(Dataset entries)

■ ■ ■

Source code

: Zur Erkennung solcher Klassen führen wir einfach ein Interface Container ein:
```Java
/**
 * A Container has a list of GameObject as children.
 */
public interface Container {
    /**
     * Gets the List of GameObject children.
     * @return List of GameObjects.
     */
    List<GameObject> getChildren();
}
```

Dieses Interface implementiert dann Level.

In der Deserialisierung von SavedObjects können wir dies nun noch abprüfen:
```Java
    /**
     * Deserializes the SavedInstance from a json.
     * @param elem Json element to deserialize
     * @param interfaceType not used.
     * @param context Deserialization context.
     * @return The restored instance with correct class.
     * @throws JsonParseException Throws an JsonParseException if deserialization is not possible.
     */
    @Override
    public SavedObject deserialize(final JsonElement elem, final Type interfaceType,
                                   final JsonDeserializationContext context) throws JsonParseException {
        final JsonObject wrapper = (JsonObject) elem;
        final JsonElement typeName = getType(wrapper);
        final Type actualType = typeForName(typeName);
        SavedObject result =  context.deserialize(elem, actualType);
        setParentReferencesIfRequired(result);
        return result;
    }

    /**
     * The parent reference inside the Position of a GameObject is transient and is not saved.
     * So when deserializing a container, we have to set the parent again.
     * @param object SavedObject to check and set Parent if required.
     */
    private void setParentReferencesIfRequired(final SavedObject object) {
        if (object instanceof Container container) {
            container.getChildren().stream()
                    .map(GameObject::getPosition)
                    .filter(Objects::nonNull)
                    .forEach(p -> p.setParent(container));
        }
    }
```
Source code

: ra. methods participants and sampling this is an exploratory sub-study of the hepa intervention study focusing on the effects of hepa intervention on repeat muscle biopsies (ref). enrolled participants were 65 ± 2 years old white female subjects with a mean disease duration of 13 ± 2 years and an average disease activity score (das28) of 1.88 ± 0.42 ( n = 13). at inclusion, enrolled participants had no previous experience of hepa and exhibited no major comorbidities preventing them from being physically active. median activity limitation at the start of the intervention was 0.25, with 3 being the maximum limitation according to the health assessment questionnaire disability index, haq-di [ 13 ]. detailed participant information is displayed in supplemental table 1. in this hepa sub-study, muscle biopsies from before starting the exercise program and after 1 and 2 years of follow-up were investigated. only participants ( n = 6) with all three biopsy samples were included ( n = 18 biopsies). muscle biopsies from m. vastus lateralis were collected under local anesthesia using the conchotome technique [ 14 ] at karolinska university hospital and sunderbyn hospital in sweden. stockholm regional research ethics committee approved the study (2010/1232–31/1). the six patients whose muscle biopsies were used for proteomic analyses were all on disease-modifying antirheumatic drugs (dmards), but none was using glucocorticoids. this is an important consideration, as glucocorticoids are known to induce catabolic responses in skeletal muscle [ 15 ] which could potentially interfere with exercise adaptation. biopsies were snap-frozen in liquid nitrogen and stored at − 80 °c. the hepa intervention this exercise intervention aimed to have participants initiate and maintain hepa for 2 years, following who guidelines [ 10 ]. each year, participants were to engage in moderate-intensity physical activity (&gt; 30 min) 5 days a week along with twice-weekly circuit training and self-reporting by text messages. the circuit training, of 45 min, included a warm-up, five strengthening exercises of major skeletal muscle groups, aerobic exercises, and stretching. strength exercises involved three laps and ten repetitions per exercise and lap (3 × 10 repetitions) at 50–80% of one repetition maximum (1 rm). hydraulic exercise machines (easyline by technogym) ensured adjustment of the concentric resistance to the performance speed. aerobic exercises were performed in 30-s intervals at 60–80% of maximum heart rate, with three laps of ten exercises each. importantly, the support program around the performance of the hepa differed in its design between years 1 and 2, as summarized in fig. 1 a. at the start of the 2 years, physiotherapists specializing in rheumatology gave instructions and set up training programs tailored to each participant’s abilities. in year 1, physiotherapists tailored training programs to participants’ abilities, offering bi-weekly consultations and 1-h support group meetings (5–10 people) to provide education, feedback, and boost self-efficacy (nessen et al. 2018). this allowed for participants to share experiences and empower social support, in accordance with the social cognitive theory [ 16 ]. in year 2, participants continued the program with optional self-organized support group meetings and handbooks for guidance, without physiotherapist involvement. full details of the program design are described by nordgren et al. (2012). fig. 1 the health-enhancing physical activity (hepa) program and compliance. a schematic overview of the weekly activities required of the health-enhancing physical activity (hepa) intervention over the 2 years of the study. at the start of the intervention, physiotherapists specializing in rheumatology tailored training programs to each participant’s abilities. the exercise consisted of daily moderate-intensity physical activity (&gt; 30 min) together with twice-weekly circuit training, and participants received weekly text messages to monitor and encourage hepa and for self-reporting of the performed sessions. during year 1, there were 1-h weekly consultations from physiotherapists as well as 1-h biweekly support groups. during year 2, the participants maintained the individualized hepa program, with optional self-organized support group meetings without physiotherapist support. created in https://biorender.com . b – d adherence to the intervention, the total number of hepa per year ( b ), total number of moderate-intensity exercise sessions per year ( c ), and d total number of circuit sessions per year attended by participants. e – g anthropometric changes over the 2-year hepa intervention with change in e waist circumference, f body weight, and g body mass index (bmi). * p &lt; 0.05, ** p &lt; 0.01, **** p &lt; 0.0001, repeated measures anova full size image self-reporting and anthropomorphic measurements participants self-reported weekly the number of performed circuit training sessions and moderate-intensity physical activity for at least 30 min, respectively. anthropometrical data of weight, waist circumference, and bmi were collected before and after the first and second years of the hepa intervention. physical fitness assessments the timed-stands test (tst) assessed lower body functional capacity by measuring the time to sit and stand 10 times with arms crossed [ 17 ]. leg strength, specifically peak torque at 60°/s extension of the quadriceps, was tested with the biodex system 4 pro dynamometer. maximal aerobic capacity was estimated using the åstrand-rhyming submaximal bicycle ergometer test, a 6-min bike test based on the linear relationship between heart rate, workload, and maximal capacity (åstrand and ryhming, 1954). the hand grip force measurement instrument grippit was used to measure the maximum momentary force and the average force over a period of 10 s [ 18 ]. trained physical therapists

■ ■ ■

Could you write out all of the entries precisely as they stand?

Source code

: Zur Erkennung solcher Klassen führen wir einfach ein Interface Container ein:
```Java
/**
 * A Container has a list of GameObject as children.
 */
public interface Container {
    /**
     * Gets the List of GameObject children.
     * @return List of GameObjects.
     */
    List<GameObject> getChildren();
}
```

Dieses Interface implementiert dann Level.

In der Deserialisierung von SavedObjects können wir dies nun noch abprüfen:
```Java
    /**
     * Deserializes the SavedInstance from a json.
     * @param elem Json element to deserialize
     * @param interfaceType not used.
     * @param context Deserialization context.
     * @return The restored instance with correct class.
     * @throws JsonParseException Throws an JsonParseException if deserialization is not possible.
     */
    @Override
    public SavedObject deserialize(final JsonElement elem, final Type interfaceType,
                                   final JsonDeserializationContext context) throws JsonParseException {
        final JsonObject wrapper = (JsonObject) elem;
        final JsonElement typeName = getType(wrapper);
        final Type actualType = typeForName(typeName);
        SavedObject result =  context.deserialize(elem, actualType);
        setParentReferencesIfRequired(result);
        return result;
    }

    /**
     * The parent reference inside the Position of a GameObject is transient and is not saved.
     * So when deserializing a container, we have to set the parent again.
     * @param object SavedObject to check and set Parent if required.
     */
    private void setParentReferencesIfRequired(final SavedObject object) {
        if (object instanceof Container container) {
            container.getChildren().stream()
                    .map(GameObject::getPosition)
                    .filter(Objects::nonNull)
                    .forEach(p -> p.setParent(container));
        }
    }
```
Source code

: ra. methods participants and sampling this is an exploratory sub-study of the hepa intervention study focusing on the effects of hepa intervention on repeat muscle biopsies (ref). enrolled participants were 65 ± 2 years old white female subjects with a mean disease duration of 13 ± 2 years and an average disease activity score (das28) of 1.88 ± 0.42 ( n = 13). at inclusion, enrolled participants had no previous experience of hepa and exhibited no major comorbidities preventing them from being physically active. median activity limitation at the start of the intervention was 0.25, with 3 being the maximum limitation according to the health assessment questionnaire disability index, haq-di [ 13 ]. detailed participant information is displayed in supplemental table 1. in this hepa sub-study, muscle biopsies from before starting the exercise program and after 1 and 2 years of follow-up were investigated. only participants ( n = 6) with all three biopsy samples were included ( n = 18 biopsies). muscle biopsies from m. vastus lateralis were collected under local anesthesia using the conchotome technique [ 14 ] at karolinska university hospital and sunderbyn hospital in sweden. stockholm regional research ethics committee approved the study (2010/1232–31/1). the six patients whose muscle biopsies were used for proteomic analyses were all on disease-modifying antirheumatic drugs (dmards), but none was using glucocorticoids. this is an important consideration, as glucocorticoids are known to induce catabolic responses in skeletal muscle [ 15 ] which could potentially interfere with exercise adaptation. biopsies were snap-frozen in liquid nitrogen and stored at − 80 °c. the hepa intervention this exercise intervention aimed to have participants initiate and maintain hepa for 2 years, following who guidelines [ 10 ]. each year, participants were to engage in moderate-intensity physical activity (&gt; 30 min) 5 days a week along with twice-weekly circuit training and self-reporting by text messages. the circuit training, of 45 min, included a warm-up, five strengthening exercises of major skeletal muscle groups, aerobic exercises, and stretching. strength exercises involved three laps and ten repetitions per exercise and lap (3 × 10 repetitions) at 50–80% of one repetition maximum (1 rm). hydraulic exercise machines (easyline by technogym) ensured adjustment of the concentric resistance to the performance speed. aerobic exercises were performed in 30-s intervals at 60–80% of maximum heart rate, with three laps of ten exercises each. importantly, the support program around the performance of the hepa differed in its design between years 1 and 2, as summarized in fig. 1 a. at the start of the 2 years, physiotherapists specializing in rheumatology gave instructions and set up training programs tailored to each participant’s abilities. in year 1, physiotherapists tailored training programs to participants’ abilities, offering bi-weekly consultations and 1-h support group meetings (5–10 people) to provide education, feedback, and boost self-efficacy (nessen et al. 2018). this allowed for participants to share experiences and empower social support, in accordance with the social cognitive theory [ 16 ]. in year 2, participants continued the program with optional self-organized support group meetings and handbooks for guidance, without physiotherapist involvement. full details of the program design are described by nordgren et al. (2012). fig. 1 the health-enhancing physical activity (hepa) program and compliance. a schematic overview of the weekly activities required of the health-enhancing physical activity (hepa) intervention over the 2 years of the study. at the start of the intervention, physiotherapists specializing in rheumatology tailored training programs to each participant’s abilities. the exercise consisted of daily moderate-intensity physical activity (&gt; 30 min) together with twice-weekly circuit training, and participants received weekly text messages to monitor and encourage hepa and for self-reporting of the performed sessions. during year 1, there were 1-h weekly consultations from physiotherapists as well as 1-h biweekly support groups. during year 2, the participants maintained the individualized hepa program, with optional self-organized support group meetings without physiotherapist support. created in https://biorender.com . b – d adherence to the intervention, the total number of hepa per year ( b ), total number of moderate-intensity exercise sessions per year ( c ), and d total number of circuit sessions per year attended by participants. e – g anthropometric changes over the 2-year hepa intervention with change in e waist circumference, f body weight, and g body mass index (bmi). * p &lt; 0.05, ** p &lt; 0.01, **** p &lt; 0.0001, repeated measures anova full size image self-reporting and anthropomorphic measurements participants self-reported weekly the number of performed circuit training sessions and moderate-intensity physical activity for at least 30 min, respectively. anthropometrical data of weight, waist circumference, and bmi were collected before and after the first and second years of the hepa intervention. physical fitness assessments the timed-stands test (tst) assessed lower body functional capacity by measuring the time to sit and stand 10 times with arms crossed [ 17 ]. leg strength, specifically peak torque at 60°/s extension of the quadriceps, was tested with the biodex system 4 pro dynamometer. maximal aerobic capacity was estimated using the åstrand-rhyming submaximal bicycle ergometer test, a 6-min bike test based on the linear relationship between heart rate, workload, and maximal capacity (åstrand and ryhming, 1954). the hand grip force measurement instrument grippit was used to measure the maximum momentary force and the average force over a period of 10 s [ 18 ]. trained physical therapists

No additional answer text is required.